Let $\mu$ a probabibility measure in $\mathbb R$ with $\mu\{x\}=0\quad \forall x\in\mathbb R$. Show that for all $\alpha \in [0,1]$ there exists $B_\alpha \in\mathcal B(\mathbb R)$ with $\alpha=\mu (B_\alpha)$.
My thoughts: We have to show that the distribution function $F(y)=\mu(-\infty,y)$ is continous. Then we can apply the intermediate value theorem.
I am not sure how to show that this measure is continous. Some help is welcome!
On
Use what is called "continuity of the measure": If $(A_n)$ is a decreasing sequence of measurable sets of finite measure, then $\mu(\bigcap_n A_n) =\lim_n \mu(A_n)$.
Now apply this with $A_n =[x_0, x_0 +1/n]$. Depending on what exactly you need, you might also take $A_n =[x_0-1/n, x_0]$, or $A_n = [x_0-1/n,x_0+1/n]$.
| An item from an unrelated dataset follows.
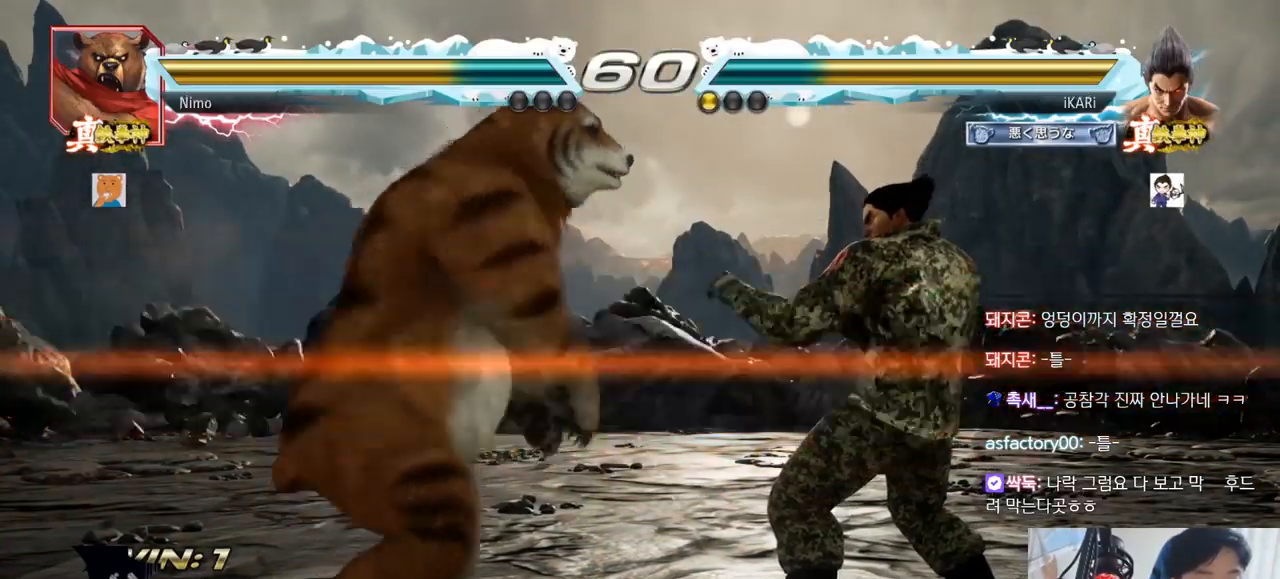
{"buttons": [], "left_stick": "center", "events": [[367, "left_stick", "center"], [433, "left_stick", "right"], [500, "left_stick", "center"]]}
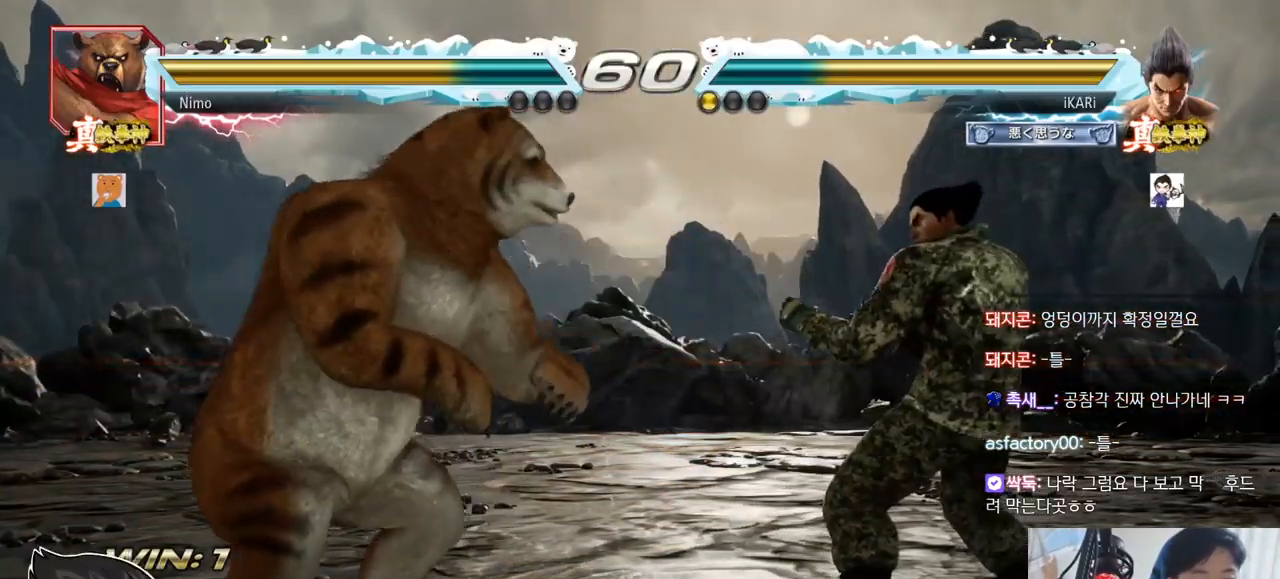
{"buttons": [], "left_stick": "center", "events": [[67, "left_stick", "right"], [234, "left_stick", "down"], [284, "left_stick", "center"]]}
The probability measure $\mu$ is continuous from above in the sense that for any sequence $A_1 \supseteq A_2 \supseteq \dots$ of measurable sets it holds that
$$\mu \left( \bigcap_{n \in \mathbb{N}} A_n \right) = \lim_{n \to \infty} \mu(A_n).$$
To prove right-continuity of the distribution function, choose an arbitrary sequence $x_n \downarrow x$ and consider the sets $A_n := (-\infty,x_n)$ to show that
$$\mu((-\infty,x]) = \lim_{n \to \infty} \mu(A_n) = \lim_{n \to \infty} \mu((-\infty,x_n)).$$
Finally, you have to use the fact that $\mu(\{x\})=0$ to conclude that $F$ is right-continuous at $x$.